* Exercise
Below are the records. Restate word for word every line from the one that contains "neck: (233, 119)" through the final line, both included.

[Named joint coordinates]
Content starts
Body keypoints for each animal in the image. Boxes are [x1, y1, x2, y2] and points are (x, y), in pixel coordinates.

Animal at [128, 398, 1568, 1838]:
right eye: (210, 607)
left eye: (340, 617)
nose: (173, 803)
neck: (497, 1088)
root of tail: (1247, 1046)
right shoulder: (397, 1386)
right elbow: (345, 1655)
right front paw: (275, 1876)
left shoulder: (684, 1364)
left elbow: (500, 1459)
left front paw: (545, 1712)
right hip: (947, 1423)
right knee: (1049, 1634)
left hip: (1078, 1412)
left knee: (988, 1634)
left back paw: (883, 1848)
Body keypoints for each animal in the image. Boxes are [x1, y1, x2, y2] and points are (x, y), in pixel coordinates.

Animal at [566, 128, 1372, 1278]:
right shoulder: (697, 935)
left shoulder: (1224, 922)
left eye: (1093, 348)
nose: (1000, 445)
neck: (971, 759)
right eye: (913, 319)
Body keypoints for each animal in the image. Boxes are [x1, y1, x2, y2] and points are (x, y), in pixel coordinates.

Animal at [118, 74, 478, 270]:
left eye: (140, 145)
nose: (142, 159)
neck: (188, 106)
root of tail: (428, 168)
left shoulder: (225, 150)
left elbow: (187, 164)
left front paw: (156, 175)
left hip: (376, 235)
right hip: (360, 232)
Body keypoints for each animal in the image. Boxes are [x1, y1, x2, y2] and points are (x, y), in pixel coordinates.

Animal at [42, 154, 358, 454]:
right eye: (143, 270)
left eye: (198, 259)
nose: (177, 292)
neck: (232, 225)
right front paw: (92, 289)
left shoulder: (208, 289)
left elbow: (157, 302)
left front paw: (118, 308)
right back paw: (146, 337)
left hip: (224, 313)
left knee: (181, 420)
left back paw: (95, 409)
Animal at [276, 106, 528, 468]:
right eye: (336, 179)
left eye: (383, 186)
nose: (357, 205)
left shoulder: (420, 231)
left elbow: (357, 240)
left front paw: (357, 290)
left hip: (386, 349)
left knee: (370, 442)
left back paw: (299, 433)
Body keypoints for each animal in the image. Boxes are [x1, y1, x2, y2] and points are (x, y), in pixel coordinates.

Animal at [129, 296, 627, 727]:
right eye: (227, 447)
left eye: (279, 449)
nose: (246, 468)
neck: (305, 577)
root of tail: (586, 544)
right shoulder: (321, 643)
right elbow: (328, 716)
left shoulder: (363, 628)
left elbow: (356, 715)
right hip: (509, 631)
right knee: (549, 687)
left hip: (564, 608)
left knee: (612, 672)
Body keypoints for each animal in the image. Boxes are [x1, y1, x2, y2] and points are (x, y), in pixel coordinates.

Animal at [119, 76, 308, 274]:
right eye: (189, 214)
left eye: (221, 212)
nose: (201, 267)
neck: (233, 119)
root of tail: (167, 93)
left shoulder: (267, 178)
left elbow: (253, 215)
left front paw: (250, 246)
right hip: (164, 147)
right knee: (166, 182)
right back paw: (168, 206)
Content ends
* Written answer
neck: (233, 119)
root of tail: (167, 93)
left shoulder: (267, 178)
left elbow: (253, 215)
left front paw: (250, 246)
right hip: (164, 147)
right knee: (166, 182)
right back paw: (168, 206)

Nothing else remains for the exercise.